DeepRank / pdb2sql

Fast and versatile biomolecular structure PDB file parser using SQL queries
https://pdb2sql.readthedocs.io
Apache License 2.0
24 stars 12 forks source link

compute_lrmsd_pdb2sql works only if there is no missing backbone atom #85

Open FarzanehParizi opened 2 years ago

FarzanehParizi commented 2 years ago

Describe the bug If a backbone atom is missing in the Ligand part of one of the two PDBs, _compute_lrmsdpdb2sql does not report it and leads to an error

Environment:

To Reproduce

  1. Input these two PDBs:

    BL00190001_decoy.txt BL00190001_ref.txt

sim = StructureSimilarity(decoy_path, ref_path) lrmsd = sim.compute_lrmsd_pdb2sql(exportpath=None, method='svd')

Expected Results calculates the LRMSD value even if one (or more) of the backbone atoms is missing or prints a proper error message to report the mismatched backbone atom(s)

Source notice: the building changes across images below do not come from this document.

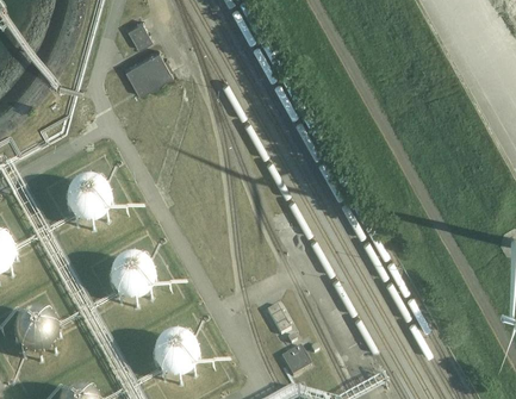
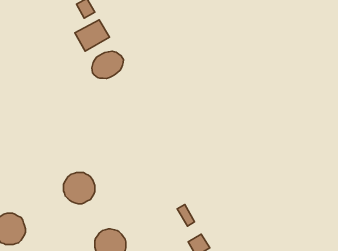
building: none -> [92,51,123,79]
building: [62,181,105,224] -> none

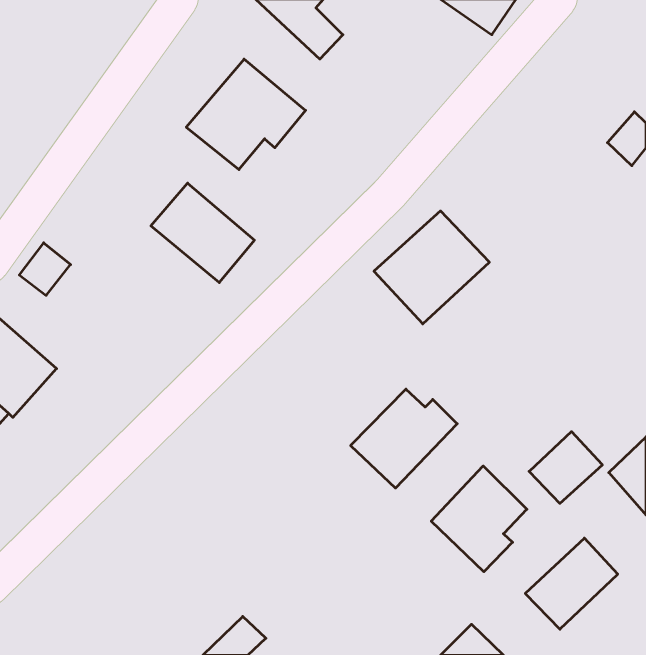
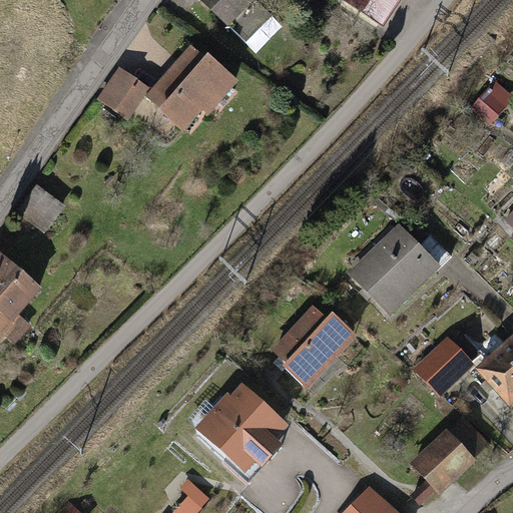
building: none -> [98,70,148,118]
building: [151,183,254,283] -> none
building: [374,211,489,324] -> [350,222,440,311]
building: [431,466,527,572] -> none
building: none -> [199,381,289,470]

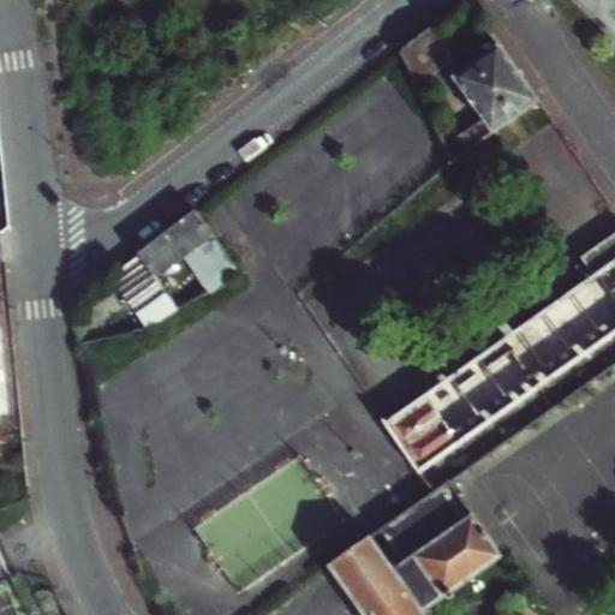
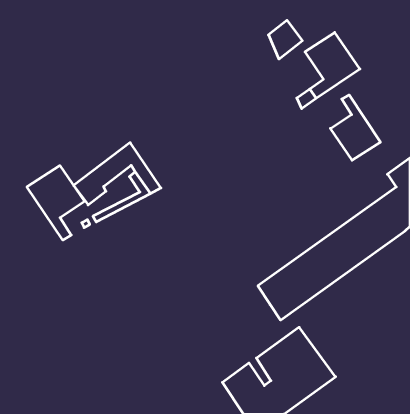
building: none -> [330,95,380,160]
building: none -> [27,166,85,240]

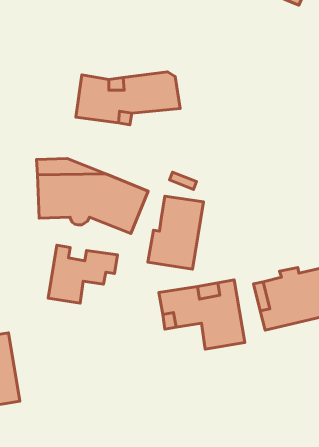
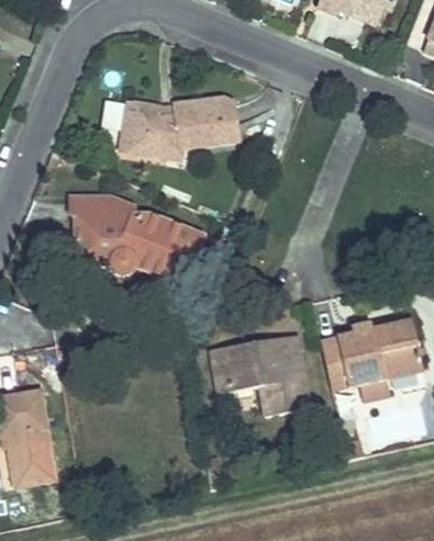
building: [148,196,204,269] -> none
building: [48,245,118,303] -> none

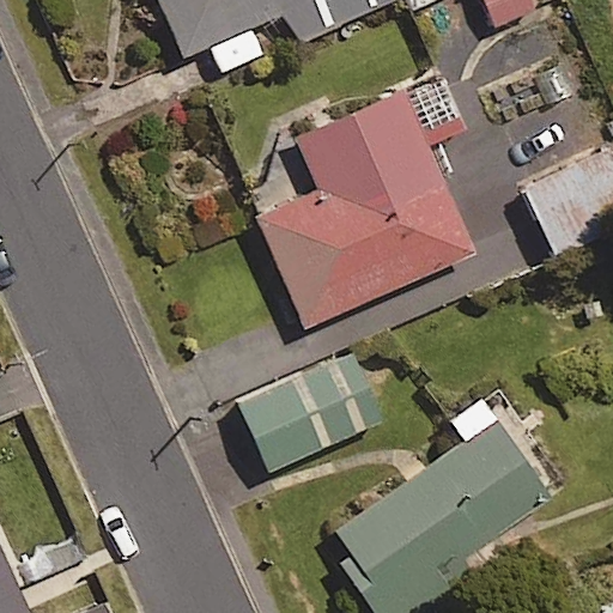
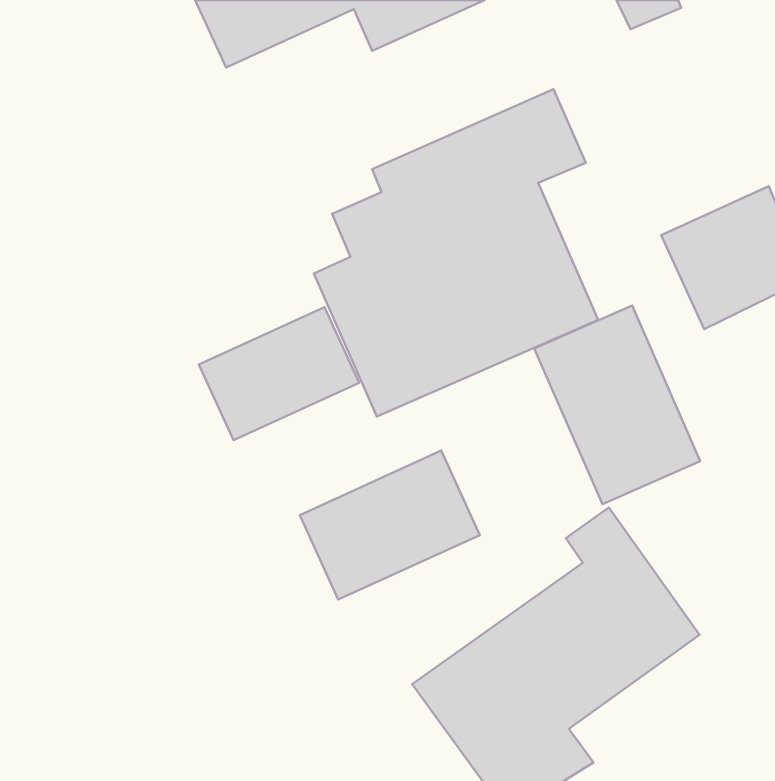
building: none -> [534,305,700,504]
building: none -> [199,307,359,440]

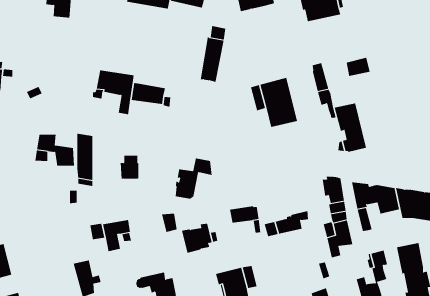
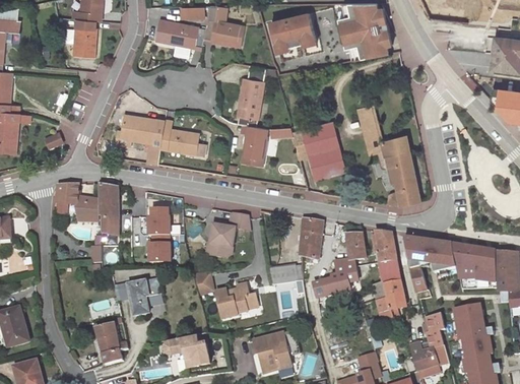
building: [346,57,371,76] -> [381,134,408,155]
building: none -> [241,126,264,166]
building: none -> [302,218,322,259]
building: none -> [334,233,366,275]
building: none -> [148,235,170,262]

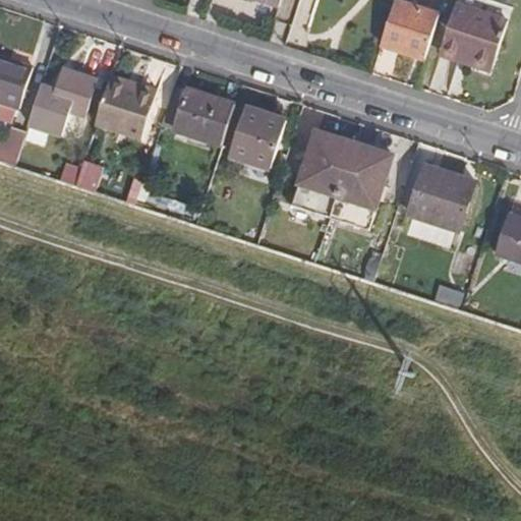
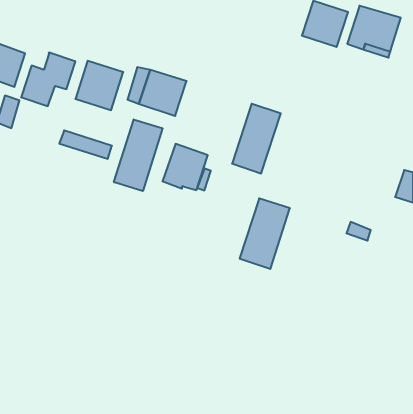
building: [228,106,285,164] -> [162,144,208,190]
building: [328,142,391,231] -> [240,198,290,269]
building: none -> [114,119,163,191]
building: [408,166,473,230] -> none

Actual Results or Error Info

624         # compute the RMSD
625         lrmsd = self.get_rmsd(xyz_decoy_short, xyz_ref_short)
626 
627         # export the pdb for verifiactions

             ..../pdb2sql/pdb2sql/StructureSimilarity.py in get_rmsd(P, Q)
1280         """
1281         n = len(P)
1282         return round(np.sqrt(1. / n * np.sum((P - Q)**2)), 3)

Additional Context The compute_lrmsd_fast does not have this problem and prints the backbone LRMSD value

NicoRenaud commented 2 years ago

Hey @FarzanehParizi thanks for testing the code. Indeed if the residue were matching but not the atoms in each residues the code was failing. I've fixed that and tested the code on the two pdbs you linked and it seems to be working. Could you double check ?

NicoRenaud commented 2 years ago

Code in #82

FarzanehParizi commented 2 years ago

Thanks @NicoRenaud for the check . With this new fix this new error message is then printed:

rmsd = sim.compute_lrmsd_pdb2sql(exportpath=None, method='svd') File "..../pdb2sql/pdb2sql/StructureSimilarity.py", line 597, in compute_lrmsd_pdb2sql if self.check_residues() is False: File "..../pdb2sql/StructureSimilarity.py", line 100, in check_residues raise ValueError( ValueError: Atoms not identical in ref and decoy. Set enforce_residue_matching=False to bypass this error.

But the residue numbering is identical in two PDBs, only one PDB has two extra atoms for one of the residues.

it only works if setting _enforce_residuematching to False, and then prints the Warning message:

.../pdb2sql/StructureSimilarity.py:103: UserWarning: Atoms not identical in ref and decoy. warnings.warn('Atoms not identical in ref and decoy.')

NicoRenaud commented 2 years ago

Yes that would be the expected behavior no ? We can refine the error message so that the exact atom/residue is printed as well if you think that's better

FarzanehParizi commented 2 years ago

I am puzzled, should not pdbsql ignore missing residues/atoms? So if there is a missing atom in one PDB ignore that also for the other PDB? Maybe I am wrong in this case. @LilySnow what is your opinion?

NicoRenaud commented 2 years ago

@FarzanehParizi I think that's what happening here. There is a step where we extract the common atoms of both PDB and use only those to compute the rmsd

FarzanehParizi commented 2 years ago

So then it should give an RMSD value for this case, not an error. Even if I use only 'CA' LRMSD, it still leads to error (the difference in two PDBs is only one of them has a residue which has two extra atoms: O and OXT ... not "CA")

NicoRenaud commented 2 years ago

I've changed the code so that we use the filter specified when calling compute_lrmsd (e.g. name=['CA']) when checking if the residues are matching. Let me know if that works out for you. I think we should refactor the StructureSimilarity cause it is now a big mess. We should probably sit down for a bit and define the requirement and API and rewrite it from scratch

github-actions[bot] commented 2 years ago

This issue is stale because it has been open for 30 days with no activity. Remove stale label or comment or this will be closed in 7 days.